BEGIN

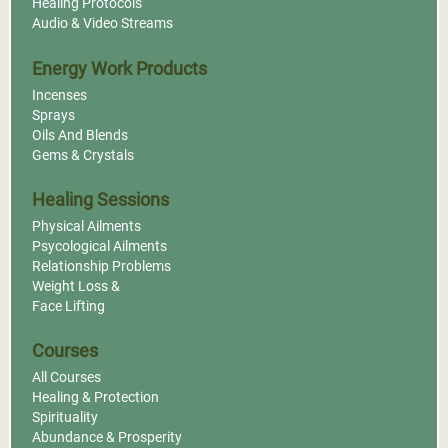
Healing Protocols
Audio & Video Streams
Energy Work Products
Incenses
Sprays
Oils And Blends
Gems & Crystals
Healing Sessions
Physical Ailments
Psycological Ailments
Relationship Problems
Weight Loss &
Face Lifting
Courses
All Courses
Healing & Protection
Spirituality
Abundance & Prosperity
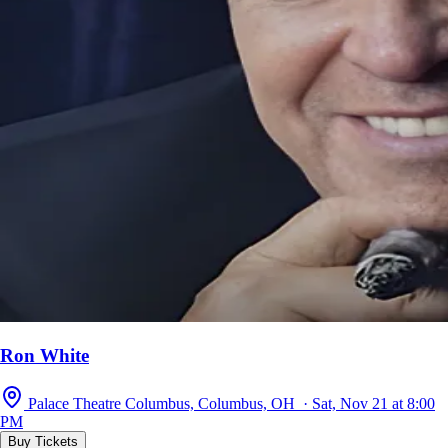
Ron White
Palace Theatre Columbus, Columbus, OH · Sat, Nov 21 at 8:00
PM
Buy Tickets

END

**Exercise aim**
Please edit the rows above so that each "Healing" becomes "Wellness" and nothing else changes. Leave the pictures out of your answer.

**Answer space**
Wellness Protocols
Audio & Video Streams
Energy Work Products
Incenses
Sprays
Oils And Blends
Gems & Crystals
Wellness Sessions
Physical Ailments
Psycological Ailments
Relationship Problems
Weight Loss &
Face Lifting
Courses
All Courses
Wellness & Protection
Spirituality
Abundance & Prosperity
Ron White
Palace Theatre Columbus, Columbus, OH · Sat, Nov 21 at 8:00
PM
Buy Tickets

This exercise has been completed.